Provided information ::
***
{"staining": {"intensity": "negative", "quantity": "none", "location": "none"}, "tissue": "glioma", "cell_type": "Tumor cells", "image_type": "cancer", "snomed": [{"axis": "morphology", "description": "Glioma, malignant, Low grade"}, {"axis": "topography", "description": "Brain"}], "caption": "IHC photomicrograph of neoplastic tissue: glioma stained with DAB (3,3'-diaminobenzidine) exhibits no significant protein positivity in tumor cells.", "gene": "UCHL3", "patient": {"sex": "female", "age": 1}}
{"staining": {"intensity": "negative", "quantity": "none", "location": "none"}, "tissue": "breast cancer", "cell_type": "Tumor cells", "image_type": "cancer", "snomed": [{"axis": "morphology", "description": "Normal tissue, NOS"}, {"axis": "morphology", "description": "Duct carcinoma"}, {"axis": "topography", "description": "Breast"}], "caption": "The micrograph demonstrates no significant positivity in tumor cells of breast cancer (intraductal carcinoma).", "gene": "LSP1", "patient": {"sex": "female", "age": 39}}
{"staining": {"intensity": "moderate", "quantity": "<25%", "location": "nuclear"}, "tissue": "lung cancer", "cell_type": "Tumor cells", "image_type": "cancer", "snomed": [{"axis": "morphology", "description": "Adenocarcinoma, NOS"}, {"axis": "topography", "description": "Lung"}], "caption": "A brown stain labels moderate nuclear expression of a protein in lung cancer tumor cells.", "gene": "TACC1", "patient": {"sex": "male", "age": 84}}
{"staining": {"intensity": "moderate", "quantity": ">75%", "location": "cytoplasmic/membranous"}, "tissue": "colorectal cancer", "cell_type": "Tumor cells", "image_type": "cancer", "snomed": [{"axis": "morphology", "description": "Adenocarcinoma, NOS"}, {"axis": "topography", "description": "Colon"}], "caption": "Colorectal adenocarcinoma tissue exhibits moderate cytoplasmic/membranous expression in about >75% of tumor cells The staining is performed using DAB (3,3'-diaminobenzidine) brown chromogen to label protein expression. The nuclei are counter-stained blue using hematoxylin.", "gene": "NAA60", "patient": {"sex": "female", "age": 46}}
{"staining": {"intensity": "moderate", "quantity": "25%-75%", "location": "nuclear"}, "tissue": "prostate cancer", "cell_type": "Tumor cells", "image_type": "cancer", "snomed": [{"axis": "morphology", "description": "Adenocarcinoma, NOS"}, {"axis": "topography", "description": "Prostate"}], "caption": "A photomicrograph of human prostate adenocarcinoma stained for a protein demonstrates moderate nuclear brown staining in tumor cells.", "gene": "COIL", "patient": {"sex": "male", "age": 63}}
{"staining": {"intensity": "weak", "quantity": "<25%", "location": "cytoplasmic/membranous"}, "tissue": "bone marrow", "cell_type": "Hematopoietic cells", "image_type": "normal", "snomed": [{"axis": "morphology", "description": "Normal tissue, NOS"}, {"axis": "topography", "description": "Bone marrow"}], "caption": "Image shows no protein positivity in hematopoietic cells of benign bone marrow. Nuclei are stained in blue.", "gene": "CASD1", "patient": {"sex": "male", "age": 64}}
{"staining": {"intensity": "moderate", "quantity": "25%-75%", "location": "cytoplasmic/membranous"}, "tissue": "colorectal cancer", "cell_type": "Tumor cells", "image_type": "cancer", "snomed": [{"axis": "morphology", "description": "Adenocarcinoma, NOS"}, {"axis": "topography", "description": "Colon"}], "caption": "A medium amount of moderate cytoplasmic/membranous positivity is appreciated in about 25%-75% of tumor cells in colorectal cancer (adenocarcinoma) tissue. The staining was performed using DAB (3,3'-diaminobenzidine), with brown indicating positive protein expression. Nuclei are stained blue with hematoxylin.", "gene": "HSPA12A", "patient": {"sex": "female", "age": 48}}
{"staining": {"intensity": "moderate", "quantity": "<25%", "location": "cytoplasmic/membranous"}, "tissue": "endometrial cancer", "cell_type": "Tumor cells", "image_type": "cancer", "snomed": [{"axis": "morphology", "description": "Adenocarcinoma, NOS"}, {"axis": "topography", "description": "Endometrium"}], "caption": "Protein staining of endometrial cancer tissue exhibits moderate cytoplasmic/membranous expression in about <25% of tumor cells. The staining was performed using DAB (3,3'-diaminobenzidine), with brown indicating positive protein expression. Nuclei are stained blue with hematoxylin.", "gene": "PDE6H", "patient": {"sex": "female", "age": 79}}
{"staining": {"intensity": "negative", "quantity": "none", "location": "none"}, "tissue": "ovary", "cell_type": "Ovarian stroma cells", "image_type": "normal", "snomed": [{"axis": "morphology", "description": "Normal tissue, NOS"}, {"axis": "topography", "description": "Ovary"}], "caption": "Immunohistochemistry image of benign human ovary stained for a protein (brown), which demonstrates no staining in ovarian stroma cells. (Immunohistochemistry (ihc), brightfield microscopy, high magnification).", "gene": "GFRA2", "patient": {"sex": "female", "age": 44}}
***
Task to complete :: Would you output every entry exactly as it was written?

Answer to this exercise ::
{"staining": {"intensity": "negative", "quantity": "none", "location": "none"}, "tissue": "glioma", "cell_type": "Tumor cells", "image_type": "cancer", "snomed": [{"axis": "morphology", "description": "Glioma, malignant, Low grade"}, {"axis": "topography", "description": "Brain"}], "caption": "IHC photomicrograph of neoplastic tissue: glioma stained with DAB (3,3'-diaminobenzidine) exhibits no significant protein positivity in tumor cells.", "gene": "UCHL3", "patient": {"sex": "female", "age": 1}}
{"staining": {"intensity": "negative", "quantity": "none", "location": "none"}, "tissue": "breast cancer", "cell_type": "Tumor cells", "image_type": "cancer", "snomed": [{"axis": "morphology", "description": "Normal tissue, NOS"}, {"axis": "morphology", "description": "Duct carcinoma"}, {"axis": "topography", "description": "Breast"}], "caption": "The micrograph demonstrates no significant positivity in tumor cells of breast cancer (intraductal carcinoma).", "gene": "LSP1", "patient": {"sex": "female", "age": 39}}
{"staining": {"intensity": "moderate", "quantity": "<25%", "location": "nuclear"}, "tissue": "lung cancer", "cell_type": "Tumor cells", "image_type": "cancer", "snomed": [{"axis": "morphology", "description": "Adenocarcinoma, NOS"}, {"axis": "topography", "description": "Lung"}], "caption": "A brown stain labels moderate nuclear expression of a protein in lung cancer tumor cells.", "gene": "TACC1", "patient": {"sex": "male", "age": 84}}
{"staining": {"intensity": "moderate", "quantity": ">75%", "location": "cytoplasmic/membranous"}, "tissue": "colorectal cancer", "cell_type": "Tumor cells", "image_type": "cancer", "snomed": [{"axis": "morphology", "description": "Adenocarcinoma, NOS"}, {"axis": "topography", "description": "Colon"}], "caption": "Colorectal adenocarcinoma tissue exhibits moderate cytoplasmic/membranous expression in about >75% of tumor cells The staining is performed using DAB (3,3'-diaminobenzidine) brown chromogen to label protein expression. The nuclei are counter-stained blue using hematoxylin.", "gene": "NAA60", "patient": {"sex": "female", "age": 46}}
{"staining": {"intensity": "moderate", "quantity": "25%-75%", "location": "nuclear"}, "tissue": "prostate cancer", "cell_type": "Tumor cells", "image_type": "cancer", "snomed": [{"axis": "morphology", "description": "Adenocarcinoma, NOS"}, {"axis": "topography", "description": "Prostate"}], "caption": "A photomicrograph of human prostate adenocarcinoma stained for a protein demonstrates moderate nuclear brown staining in tumor cells.", "gene": "COIL", "patient": {"sex": "male", "age": 63}}
{"staining": {"intensity": "weak", "quantity": "<25%", "location": "cytoplasmic/membranous"}, "tissue": "bone marrow", "cell_type": "Hematopoietic cells", "image_type": "normal", "snomed": [{"axis": "morphology", "description": "Normal tissue, NOS"}, {"axis": "topography", "description": "Bone marrow"}], "caption": "Image shows no protein positivity in hematopoietic cells of benign bone marrow. Nuclei are stained in blue.", "gene": "CASD1", "patient": {"sex": "male", "age": 64}}
{"staining": {"intensity": "moderate", "quantity": "25%-75%", "location": "cytoplasmic/membranous"}, "tissue": "colorectal cancer", "cell_type": "Tumor cells", "image_type": "cancer", "snomed": [{"axis": "morphology", "description": "Adenocarcinoma, NOS"}, {"axis": "topography", "description": "Colon"}], "caption": "A medium amount of moderate cytoplasmic/membranous positivity is appreciated in about 25%-75% of tumor cells in colorectal cancer (adenocarcinoma) tissue. The staining was performed using DAB (3,3'-diaminobenzidine), with brown indicating positive protein expression. Nuclei are stained blue with hematoxylin.", "gene": "HSPA12A", "patient": {"sex": "female", "age": 48}}
{"staining": {"intensity": "moderate", "quantity": "<25%", "location": "cytoplasmic/membranous"}, "tissue": "endometrial cancer", "cell_type": "Tumor cells", "image_type": "cancer", "snomed": [{"axis": "morphology", "description": "Adenocarcinoma, NOS"}, {"axis": "topography", "description": "Endometrium"}], "caption": "Protein staining of endometrial cancer tissue exhibits moderate cytoplasmic/membranous expression in about <25% of tumor cells. The staining was performed using DAB (3,3'-diaminobenzidine), with brown indicating positive protein expression. Nuclei are stained blue with hematoxylin.", "gene": "PDE6H", "patient": {"sex": "female", "age": 79}}
{"staining": {"intensity": "negative", "quantity": "none", "location": "none"}, "tissue": "ovary", "cell_type": "Ovarian stroma cells", "image_type": "normal", "snomed": [{"axis": "morphology", "description": "Normal tissue, NOS"}, {"axis": "topography", "description": "Ovary"}], "caption": "Immunohistochemistry image of benign human ovary stained for a protein (brown), which demonstrates no staining in ovarian stroma cells. (Immunohistochemistry (ihc), brightfield microscopy, high magnification).", "gene": "GFRA2", "patient": {"sex": "female", "age": 44}}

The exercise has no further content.